What to produce — Pull every line from the items below that contains the string "data", treating uppercase and lowercase as different.

Records supplied —
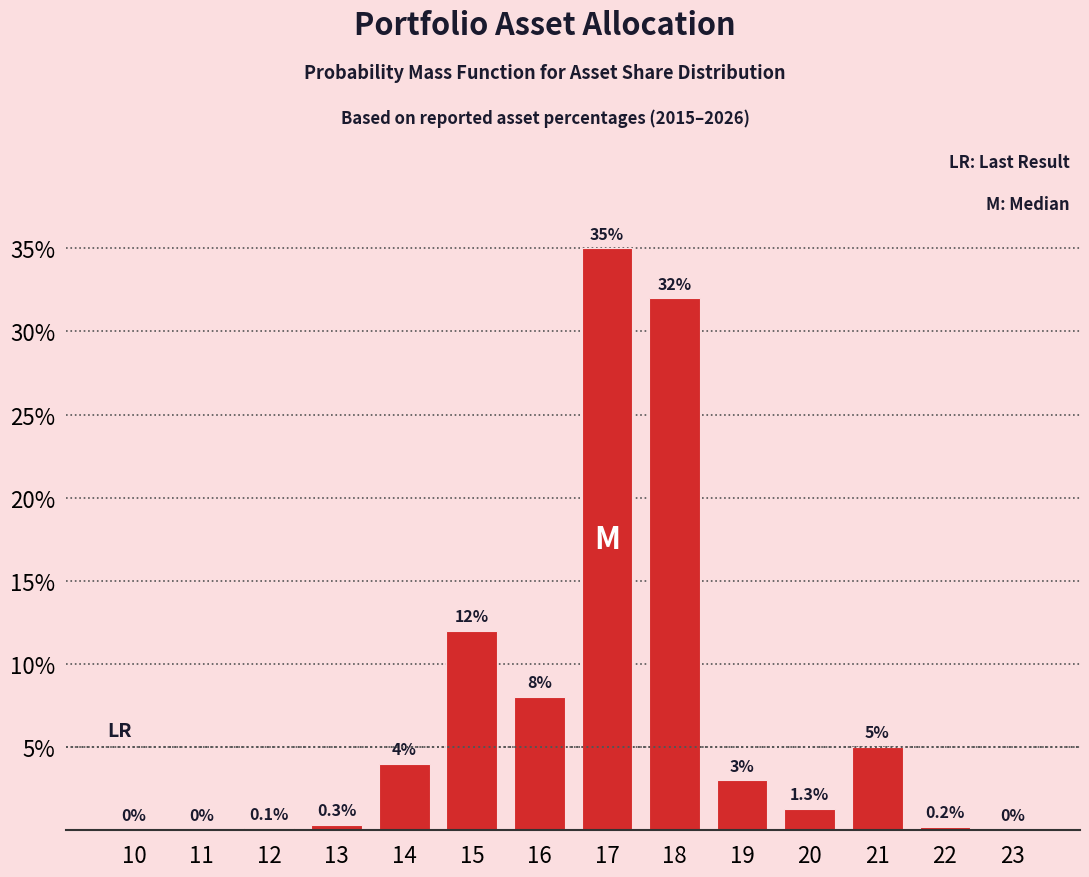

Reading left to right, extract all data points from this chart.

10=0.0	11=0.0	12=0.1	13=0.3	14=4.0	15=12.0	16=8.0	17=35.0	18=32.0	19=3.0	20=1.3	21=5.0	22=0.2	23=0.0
* * *
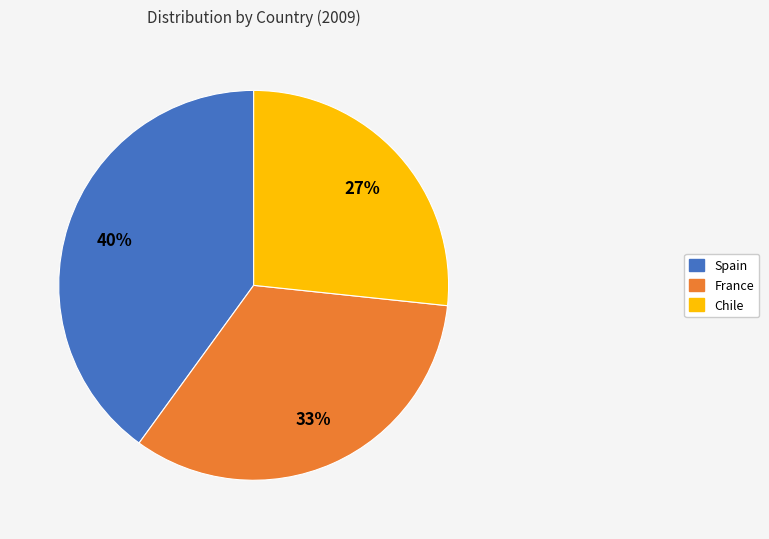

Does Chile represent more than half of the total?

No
...
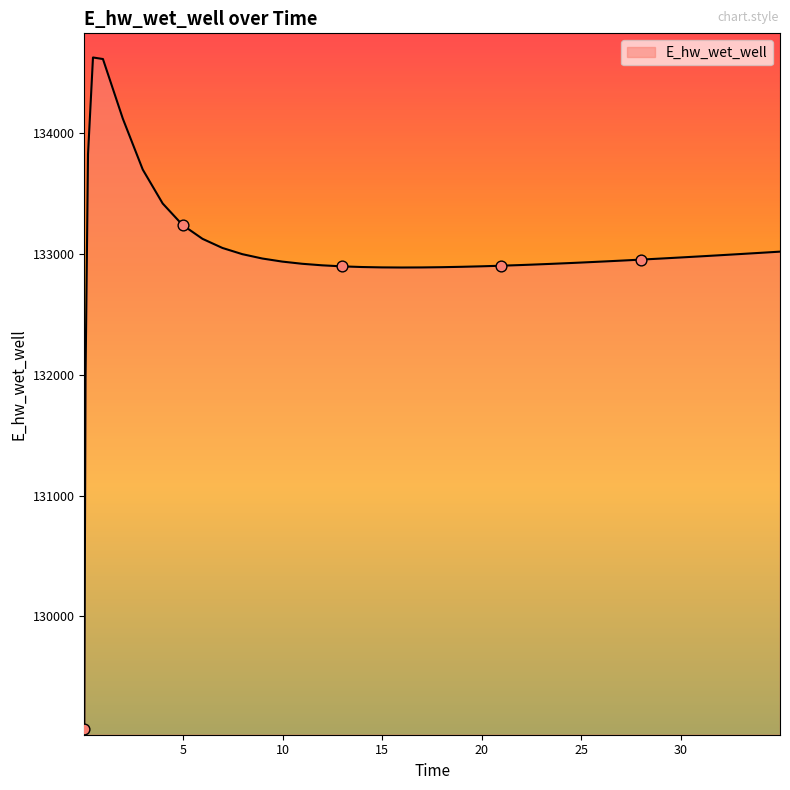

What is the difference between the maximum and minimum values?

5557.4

Reply —
Reading left to right, extract all data points from this chart.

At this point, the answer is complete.